The American Customer Service Index released it's annual airline service ratings this week and the results for Southwest Airlines underscore what many travelers know already: the legendary customer service at Southwest is on the decline. The airline relinquished their long-held position at the top to Jet Blue after suffering a 4.9% drop in their satisfaction ratings, although their 77% rating still puts them well ahead of traditional legacy carriers US Airways, Delta, American, and United. (See the results here.)

What's behind the decrease in service quality? Here are my top five reasons:

1. The Merger
The airline's merger with Air-Tran is clearly pulling executives' attention away from other issues like service.

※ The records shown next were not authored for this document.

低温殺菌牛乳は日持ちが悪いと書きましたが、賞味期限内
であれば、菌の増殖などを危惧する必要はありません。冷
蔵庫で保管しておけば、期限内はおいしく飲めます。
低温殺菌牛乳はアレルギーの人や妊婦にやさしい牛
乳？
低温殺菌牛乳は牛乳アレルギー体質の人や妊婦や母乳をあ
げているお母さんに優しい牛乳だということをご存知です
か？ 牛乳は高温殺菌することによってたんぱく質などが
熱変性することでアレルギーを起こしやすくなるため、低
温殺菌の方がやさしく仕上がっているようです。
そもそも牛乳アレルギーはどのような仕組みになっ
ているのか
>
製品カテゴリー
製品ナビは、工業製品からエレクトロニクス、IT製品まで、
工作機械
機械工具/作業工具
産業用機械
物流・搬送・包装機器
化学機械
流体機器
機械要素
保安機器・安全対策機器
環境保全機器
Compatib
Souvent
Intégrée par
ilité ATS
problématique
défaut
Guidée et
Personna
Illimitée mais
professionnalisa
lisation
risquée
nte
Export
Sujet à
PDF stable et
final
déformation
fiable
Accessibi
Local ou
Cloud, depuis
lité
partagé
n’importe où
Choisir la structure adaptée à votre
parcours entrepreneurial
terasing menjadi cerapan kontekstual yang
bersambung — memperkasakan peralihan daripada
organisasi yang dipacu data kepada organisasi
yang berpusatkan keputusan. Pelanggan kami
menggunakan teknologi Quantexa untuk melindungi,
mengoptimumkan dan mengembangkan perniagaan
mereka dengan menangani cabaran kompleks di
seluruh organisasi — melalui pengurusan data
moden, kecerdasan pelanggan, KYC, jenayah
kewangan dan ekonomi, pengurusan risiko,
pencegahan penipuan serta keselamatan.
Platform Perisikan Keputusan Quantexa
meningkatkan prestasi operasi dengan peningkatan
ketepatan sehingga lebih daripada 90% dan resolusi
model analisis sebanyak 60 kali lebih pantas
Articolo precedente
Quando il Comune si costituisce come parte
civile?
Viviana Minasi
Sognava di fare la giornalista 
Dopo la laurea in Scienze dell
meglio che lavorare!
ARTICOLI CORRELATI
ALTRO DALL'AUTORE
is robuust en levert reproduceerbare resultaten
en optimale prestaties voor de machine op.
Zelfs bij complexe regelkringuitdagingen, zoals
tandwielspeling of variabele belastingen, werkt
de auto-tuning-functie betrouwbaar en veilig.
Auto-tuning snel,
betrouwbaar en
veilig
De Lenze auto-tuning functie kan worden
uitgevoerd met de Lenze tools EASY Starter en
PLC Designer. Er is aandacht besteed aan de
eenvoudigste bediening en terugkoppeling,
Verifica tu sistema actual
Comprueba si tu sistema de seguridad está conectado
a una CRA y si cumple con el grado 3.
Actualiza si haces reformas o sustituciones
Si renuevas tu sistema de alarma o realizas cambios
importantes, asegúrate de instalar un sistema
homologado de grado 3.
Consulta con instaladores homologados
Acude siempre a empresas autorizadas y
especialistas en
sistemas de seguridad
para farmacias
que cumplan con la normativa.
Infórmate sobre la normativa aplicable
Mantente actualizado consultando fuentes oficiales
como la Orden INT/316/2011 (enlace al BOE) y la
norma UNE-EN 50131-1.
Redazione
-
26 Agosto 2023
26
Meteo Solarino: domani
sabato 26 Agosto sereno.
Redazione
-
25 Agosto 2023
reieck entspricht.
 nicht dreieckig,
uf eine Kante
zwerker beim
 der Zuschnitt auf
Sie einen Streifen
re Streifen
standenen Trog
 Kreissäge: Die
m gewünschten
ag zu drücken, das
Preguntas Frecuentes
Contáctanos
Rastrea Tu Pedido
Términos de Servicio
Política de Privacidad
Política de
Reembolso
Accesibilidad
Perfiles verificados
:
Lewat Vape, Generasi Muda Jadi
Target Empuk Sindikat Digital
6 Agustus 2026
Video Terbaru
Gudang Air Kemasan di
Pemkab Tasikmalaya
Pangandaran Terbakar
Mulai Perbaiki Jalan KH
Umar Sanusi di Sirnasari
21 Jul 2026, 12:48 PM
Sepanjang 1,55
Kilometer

While this is normal during an airline merger (see my post on the United-Contintental merger), it's unsettling to see it happening at Southwest. There's a great break down on the challenges Southwest is facing as a result of the Air-Tran merger on the website (see their explanation).

2. Seating
It's getting harder to get a good seat on a Southwest flight. Their open seating system, unaffectionately referred to as the "cattle call," has long been a disadvantage for Southwest Airlines. However, the process is starting to get worse as their are more options for people to pay a fee to get a better spot in line. A-list frequent flyers, Business Select passengers, and people purchasing the EarlyBird check-in option all get on before everyone else who either doesn't fly Southwest often enough or isn't willing to pay an extra fee. A recent J.D. Power survey found that fees for checked baggage leads to significantly lower customer satisfaction (see their study here) and Southwest has so far managed to steer clear of this practice, but charging fees to get on the plane sooner is likely to have a similar effect.

3. Cleanliness
Southwest's planes seem to be getting dirtier. They pride themselves in turning around a plane between flights faster than their competitors which ultimately means they have to invest in fewer planes. However, this efficiency is starting to come at a price. The lavatories are often disgusting, food wrappers are left in the pockets behind the seats, and crumbs are all over the cabin floor. 

4. Rapid Rewards
The changes Southwest made to their Rapid Rewards frequently flyer program are, uh, unrewarding. In his book, The Amazement Revolution, Shep Hyken talks about the power of making customers feel like members. The old Rapid Rewards program accomplished this nicely. You received a free round trip ticket after flying eight round trips (or sixteen one-way flights) and they even tossed in some drink coupons. It was simple to understand and chart your way towards your next free trip. The new program is based on points that somehow correspond with the fares you pay and can be redeemed for... Well, I'm not really sure how it works. I stopped caring once I had to get out my calculator to figure out if I was getting close to a free flight. I'm sure the new program makes perfect sense to Southwest's accountants, but it fails to create the same emotional connections with customers that their old program did.

5. Customer Service
A little redundant, I know, but hear me out. I sent all of this feedback in an email to Southwest Airlines in keeping with my personal policy of sharing this sort of thing with companies before I write about it on my blog. Even the process of providing feedback was a service failure. I had to fill out thirteen required fields on their form just to submit my message and then I was directed to a screen that informed me it would take approximately five days for them to respond. Yikes! As you may know from my recent email response time survey (read that here), people generally expect a response within one business day. Five days is simply too long and after waiting three days without a response I've decided to go ahead with this post.

I'm a huge fan of Southwest Airlines and I hope they can turn things around. However, until they take steps to address some of these issues I know I'll be choosing them less frequently.